> **Quoted text**
════

The process of vernacularization of democratic politics
Research on democracy and democratization has tended to emphasize macro-level explanations of 'transition' and 'consolidation' which stress the roles played by institutions and elites (e.g. Diamond, Plattner, Chu & Tien 1997; Linz & Stepan 1996; O'Donnell & Schmitter 1986). However, by focusing on 'institutional factors' rather than on 'the practices and ideas of local people', which locally legitimize or do not legitimize democracy and practices associated with it, these studies have tended to provide accounts of only one side of the process. This article aims to redress this balance by focusing on what I call 'the process of vernacularization of democratic politics', meaning the ways in which values and practices of democracy become embedded in particular cultural and social practices, and in the process become entrenched in the consciousness of ordinary people. More specifically the article is about the ways in which 'democracy' has acquired social roots in India and has produced new social relations and values which in turn have energized popular politics.

════

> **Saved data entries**
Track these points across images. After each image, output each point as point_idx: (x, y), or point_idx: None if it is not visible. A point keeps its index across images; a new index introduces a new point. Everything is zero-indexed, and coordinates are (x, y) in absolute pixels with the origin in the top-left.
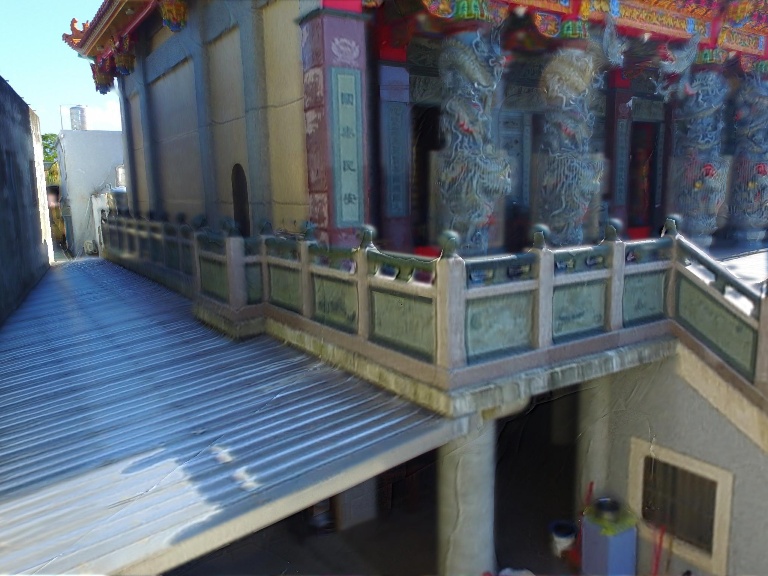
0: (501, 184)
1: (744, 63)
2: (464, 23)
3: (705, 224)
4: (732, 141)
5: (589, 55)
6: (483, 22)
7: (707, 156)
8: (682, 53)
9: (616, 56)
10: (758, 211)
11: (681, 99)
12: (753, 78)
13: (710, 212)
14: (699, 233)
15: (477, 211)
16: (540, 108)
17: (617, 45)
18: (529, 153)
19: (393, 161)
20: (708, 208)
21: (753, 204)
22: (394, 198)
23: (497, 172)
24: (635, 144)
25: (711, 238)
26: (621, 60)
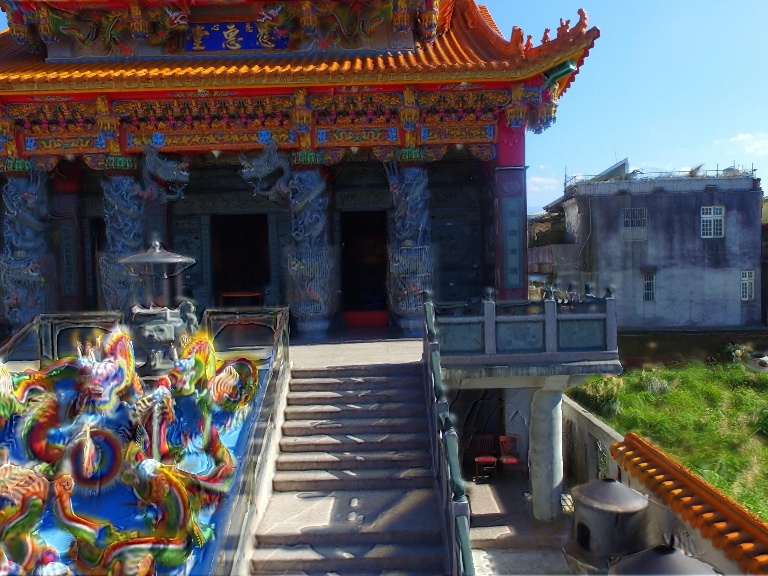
0: (24, 277)
1: (381, 154)
2: (5, 175)
3: (304, 310)
4: (487, 223)
5: (123, 180)
6: (16, 172)
7: (299, 247)
8: (259, 161)
9: (172, 174)
10: None
11: (285, 197)
12: None
13: (310, 299)
14: (297, 318)
15: (7, 295)
16: (217, 210)
17: (172, 166)
18: (209, 246)
19: (66, 258)
20: (308, 295)
21: (402, 292)
22: (67, 283)
23: (19, 269)
24: (349, 232)
25: (317, 324)
26: (183, 176)
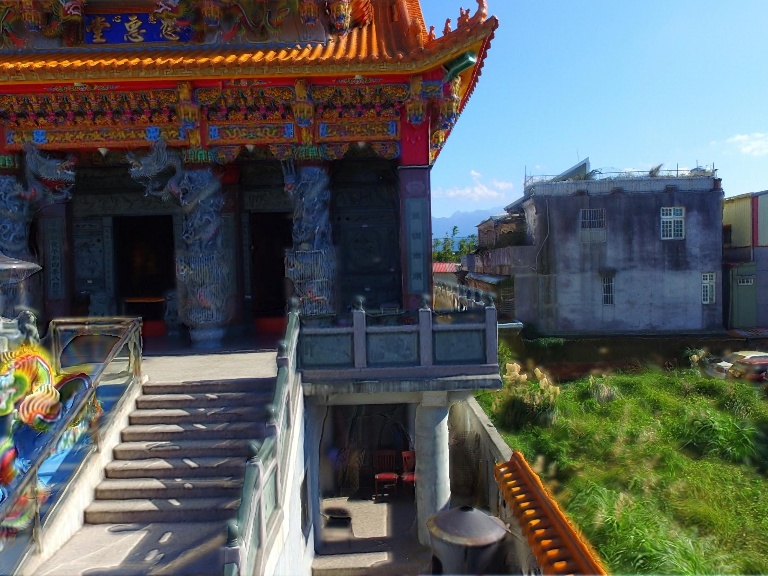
0: None
1: (278, 152)
2: None
3: (195, 318)
4: None
5: None
6: None
7: None
8: (148, 159)
9: (56, 173)
10: (299, 306)
11: (177, 198)
12: (282, 167)
13: (201, 306)
14: None
15: None
16: (120, 211)
17: (55, 164)
18: (111, 249)
19: None
20: (199, 302)
21: None
22: None
23: None
24: (259, 235)
25: (208, 332)
26: (67, 175)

════

> **Work instructions**
Write what comes next in the passage on the vernacularization of democratic politics, beginning after its final sentence.

> **Exercise result**
Anthropology offers an ideal point of departure for a radical rethinking of democratization theories. Its ethnographic method has the potential to enter and understand worlds (such as popular politics) which are often left unexplored or under-explored by the more formal methodologies of other social science disciplines. However, despite this potential, until recently the anthropology of democracy has been a marginal topic of study. Indeed, anthropology has not only failed to generate ethnographic studies of 'democracy' but it has also failed to provide a critique of the Orientalism that is entailed in much of the theorizing about democracy. Universalistic and modernist misconceptions about democratization processes and the assumed homogeneity and static nature of culture are still commonplace in comparative politics and political science.
Following the decolonization period, anthropologists produced ethnographic accounts of how democracy was working (or failing to work) in the new independent countries (see Geertz 1963). In this context, democracy was considered a universal political form, and an indicator of modernity and progress. In recent years government agencies, NGOs, and international organizations have promoted democracy as the panacea for developing countries (see Paley 2002). These organizations often focus on promoting free and fair elections and good governance. In today's political discourse 'democracy' is widely considered the only legitimate political regime. Mainstream political studies which try to make sense of democratization processes have therefore often been trapped in this modernist narrative.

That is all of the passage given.